**Given passage**:
With the game at 0–0 with just under a quarter of an hour left to play, Joe Jordan and David Jones challenged for a long throw-in from Asa Hartford in the Wales penalty area. Both players' hands went up and the ball struck one of them, resulting in referee Robert Wurtz awarding Scotland a penalty, despite the protests of Wales goalkeeper Dai Davies; replays showed the ball had in fact struck Jordan's hand rather than Jones's, discernible by the fact that Jordan was wearing a long-sleeved blue shirt and Jones was wearing short sleeves. Nevertheless, the decision had been made and Don Masson stepped up to take the penalty; he sent Davies the wrong way to make the score 1–0. A second goal from Kenny Dalglish gave Scotland a 2–0 win, sending them to the World Cup. Wales could now only finish as runners-up with a win away to Czechoslovakia a month later. That match, though, also finished in defeat, Zdeněk Nehoda scoring the only goal for the hosts.

===Spain 1982===
The 1982 FIFA World Cup was the first to feature 24 teams at the finals, of which 13 would qualify from UEFA, in addition to host nation Spain. The 33 participating teams were split into five pots and drawn into seven groups (six of five teams, one of three), with the top two from each of the five-team groups and the winner of the three-team group qualifying for the finals. Wales were seeded in Pot C and drawn into Group 3 along with Czechoslovakia, the Soviet Union, Turkey and Iceland. Wales opened their qualifying campaign with consecutive 4–0 wins (away to Iceland and at home to Turkey), followed by two more 1–0 wins (at home to Czechoslovakia and away to Turkey), before dropping their first points in a goalless draw at home to the Soviet Union in May 1981. They followed this up with a 2–0 loss away to Czechoslovakia, though a victory in their next game at home to Iceland, who had held Czechoslovakia to a 1–1 draw in Reykjavík, would have put Wales on the verge of qualification, with Czechoslovakia yet to play either of their matches against the Soviet Union. Robbie James put Wales 1–0 up 25 minutes into the game against Iceland, but Ásgeir Sigurvinsson equalised just after half-time; Alan Curtis then restored Wales' lead seven minutes later, only for Ásgeir to level the scores again just after the hour mark. The match finished 2–2, which meant Wales, expecting to lose to the Soviet Union, would need results to go their way in the matches between the Soviet Union and Czechoslovakia in order to qualify. The Soviet Union beat Czechoslovakia and then Wales in Tbilisi, and another win over Czechoslovakia in Bratislava would send Wales to the World Cup. Oleg Blokhin opened the scoring for the Soviet Union with less than 15 minutes played, only for Rostislav Vojáček to equalise 20 minutes later; it proved to be the last goal of the game, and the draw was enough for Czechoslovakia to overtake Wales in the group and qualify for the finals.

**Recorded information**:

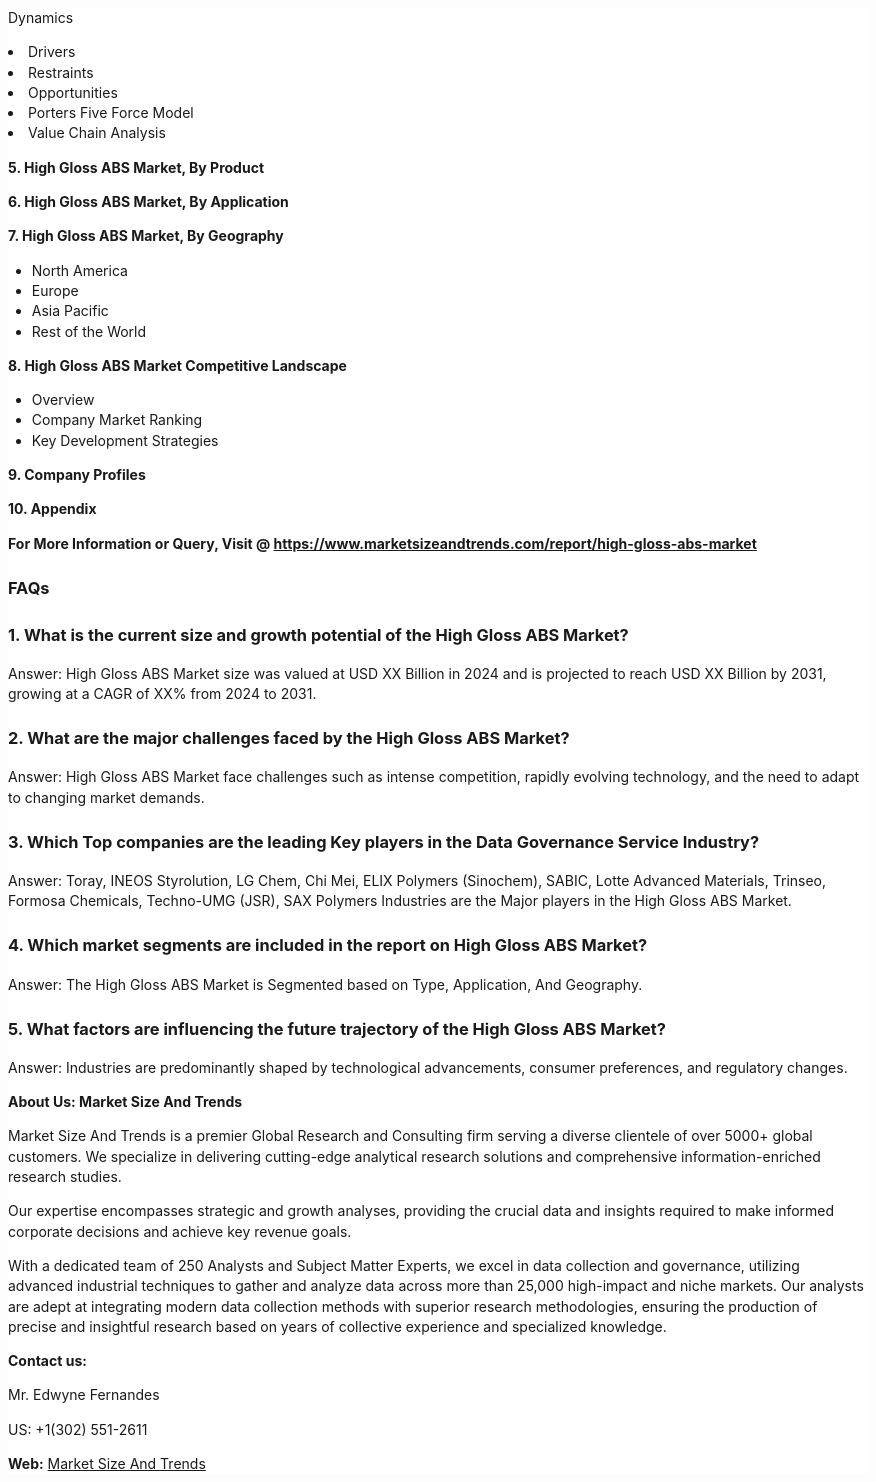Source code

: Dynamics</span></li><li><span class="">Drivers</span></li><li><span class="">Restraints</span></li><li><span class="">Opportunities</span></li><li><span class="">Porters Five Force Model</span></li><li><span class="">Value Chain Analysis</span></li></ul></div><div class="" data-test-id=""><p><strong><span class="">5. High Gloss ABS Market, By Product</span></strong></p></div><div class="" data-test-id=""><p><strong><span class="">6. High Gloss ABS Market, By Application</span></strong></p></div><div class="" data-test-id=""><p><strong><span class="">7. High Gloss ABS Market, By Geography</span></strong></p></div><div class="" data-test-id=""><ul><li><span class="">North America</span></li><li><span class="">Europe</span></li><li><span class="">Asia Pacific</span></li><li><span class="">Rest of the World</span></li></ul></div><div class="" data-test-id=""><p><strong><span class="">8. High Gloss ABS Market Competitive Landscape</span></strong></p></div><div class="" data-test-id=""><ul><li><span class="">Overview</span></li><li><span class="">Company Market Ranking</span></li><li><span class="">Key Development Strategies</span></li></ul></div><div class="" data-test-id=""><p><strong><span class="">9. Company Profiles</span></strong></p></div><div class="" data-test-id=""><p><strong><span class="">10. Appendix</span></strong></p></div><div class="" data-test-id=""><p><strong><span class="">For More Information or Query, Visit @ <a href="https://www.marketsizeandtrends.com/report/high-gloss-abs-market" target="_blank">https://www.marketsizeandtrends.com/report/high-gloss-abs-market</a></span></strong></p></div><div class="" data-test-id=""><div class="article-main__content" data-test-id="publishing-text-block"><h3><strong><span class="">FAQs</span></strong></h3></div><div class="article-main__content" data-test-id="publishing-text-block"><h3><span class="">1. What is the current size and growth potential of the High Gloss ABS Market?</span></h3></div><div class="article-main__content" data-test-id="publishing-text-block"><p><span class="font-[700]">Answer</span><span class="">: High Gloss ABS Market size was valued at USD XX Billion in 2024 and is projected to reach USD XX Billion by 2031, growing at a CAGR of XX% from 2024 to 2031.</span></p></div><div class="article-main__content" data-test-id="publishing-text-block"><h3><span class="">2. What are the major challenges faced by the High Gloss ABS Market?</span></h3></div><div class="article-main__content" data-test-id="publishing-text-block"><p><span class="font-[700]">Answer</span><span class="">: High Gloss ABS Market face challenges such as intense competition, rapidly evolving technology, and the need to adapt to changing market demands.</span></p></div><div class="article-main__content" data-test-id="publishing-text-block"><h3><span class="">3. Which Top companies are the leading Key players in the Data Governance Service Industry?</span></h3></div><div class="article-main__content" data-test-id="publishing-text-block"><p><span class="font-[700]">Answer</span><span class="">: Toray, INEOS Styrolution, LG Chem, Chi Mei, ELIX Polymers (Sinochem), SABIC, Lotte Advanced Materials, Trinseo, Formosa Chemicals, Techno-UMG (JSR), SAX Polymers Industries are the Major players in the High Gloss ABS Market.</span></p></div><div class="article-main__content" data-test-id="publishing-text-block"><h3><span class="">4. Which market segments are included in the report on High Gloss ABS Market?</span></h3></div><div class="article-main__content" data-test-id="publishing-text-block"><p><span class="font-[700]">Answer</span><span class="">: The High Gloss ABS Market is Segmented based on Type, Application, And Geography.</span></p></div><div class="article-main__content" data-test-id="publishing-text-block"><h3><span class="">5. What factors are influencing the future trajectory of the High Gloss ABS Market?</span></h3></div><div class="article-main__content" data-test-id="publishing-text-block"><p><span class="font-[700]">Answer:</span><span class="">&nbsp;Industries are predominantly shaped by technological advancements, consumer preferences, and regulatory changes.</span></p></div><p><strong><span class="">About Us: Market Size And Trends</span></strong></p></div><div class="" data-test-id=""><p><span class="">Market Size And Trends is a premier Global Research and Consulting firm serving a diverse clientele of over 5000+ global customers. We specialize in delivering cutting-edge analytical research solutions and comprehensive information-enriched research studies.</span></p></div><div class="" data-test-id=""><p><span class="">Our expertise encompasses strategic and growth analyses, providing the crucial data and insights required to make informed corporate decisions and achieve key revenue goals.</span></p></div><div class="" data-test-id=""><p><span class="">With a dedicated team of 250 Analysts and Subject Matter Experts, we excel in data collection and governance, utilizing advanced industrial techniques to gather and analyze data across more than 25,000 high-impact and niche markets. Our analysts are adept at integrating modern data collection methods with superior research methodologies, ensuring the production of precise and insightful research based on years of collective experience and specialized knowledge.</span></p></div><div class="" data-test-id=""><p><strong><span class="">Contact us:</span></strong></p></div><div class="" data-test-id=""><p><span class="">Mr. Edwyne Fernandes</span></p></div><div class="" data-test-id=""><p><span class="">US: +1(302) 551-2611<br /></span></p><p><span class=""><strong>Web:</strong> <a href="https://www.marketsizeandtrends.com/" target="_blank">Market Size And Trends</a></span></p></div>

**Work instructions**:
1 > List every player whom the account of Wales's World Cup qualifying campaigns names as scoring a goal.
2 > Summarize the account of Wales's World Cup qualifying campaigns in two sentences.
3 > Carry on the account of Wales's World Cup qualifying campaigns from the point where it stops.

**Results**:
1 > Don Masson, Kenny Dalglish, Zdeněk Nehoda, Robbie James, Ásgeir Sigurvinsson, Alan Curtis, Oleg Blokhin, Rostislav Vojáček

2 > Against Wales, Scotland were awarded a penalty for a handball that replays showed was Joe Jordan's, not David Jones's; Don Masson converted it and Kenny Dalglish added a second goal to send Scotland to the World Cup, and Wales then lost away to Czechoslovakia as well. In qualifying for the 1982 World Cup, Wales won their first four games but later drew with the Soviet Union and Iceland and lost to Czechoslovakia and the Soviet Union, and a 1–1 draw between the Soviet Union and Czechoslovakia let Czechoslovakia overtake Wales and qualify.

3 >
===Mexico 1986===
For the 1986 FIFA World Cup in Mexico, the 32 participating UEFA nations (excluding holders Italy) were drawn into seven qualifying groups (four of five teams, three of four), with the winners of all seven groups and the runners-up from the five-team groups qualifying directly for the World Cup; the runners-up from Groups 1 and 5 would then contest a play-off for a 12th spot, and the runners-up from Group 7 would play against the winners of the OFC qualifying process for the last place at the World Cup. Wales was seeded in Pot C and drawn into Group 7 along with Spain, Scotland and, for the second time in a row, Iceland. Wales' qualifying campaign got off to a bad start, suffering consecutive away defeats to Iceland (1–0) and Spain (3–0), but they recovered with a 2–1 home win over Iceland, then a 1–0 win over Scotland at Hampden Park, followed by a surprise 3–0 win at home to Spain that featured two goals from Ian Rush and a memorable goal by Mark Hughes. That left Wales needing a win at home to Scotland in September 1985 to secure qualification; any other result would see them eliminated unless Spain failed to better Wales' result in their match against Iceland two weeks later. Hughes opened the scoring for Wales, but a penalty for Scotland, scored by Davie Cooper, gave them a 1–1 draw. Spain's 2–1 victory over Iceland meant they overtook both Wales and Scotland to qualify for the World Cup; Scotland and Wales finished level on points, but with Scotland having the advantage on goal difference.

===Italy 1990===
The 1990 FIFA World Cup saw 32 UEFA nations (excluding host nation Italy) compete in qualifying for 13 places at the finals. The teams were placed in five seeding pots before being drawn into seven groups (four of five teams, three of four). The winners of each group plus the runners-up from the five-team groups and the two best runners-up from the four-team groups would qualify for the finals. Wales were seeded in pot C and drawn into Group 4 with West Germany, the Netherlands and Finland. Wales managed just two points in qualifying; after a 1–0 defeat away to the Netherlands in their opening game, they drew 2–2 with Finland and then 0–0 with West Germany, both at home. They then lost all three of the return matches, going down 1–0 away to Finland, 2–1 at home to the Netherlands and 2–1 away to West Germany on the final day. That loss to Finland meant Wales finished bottom of the group.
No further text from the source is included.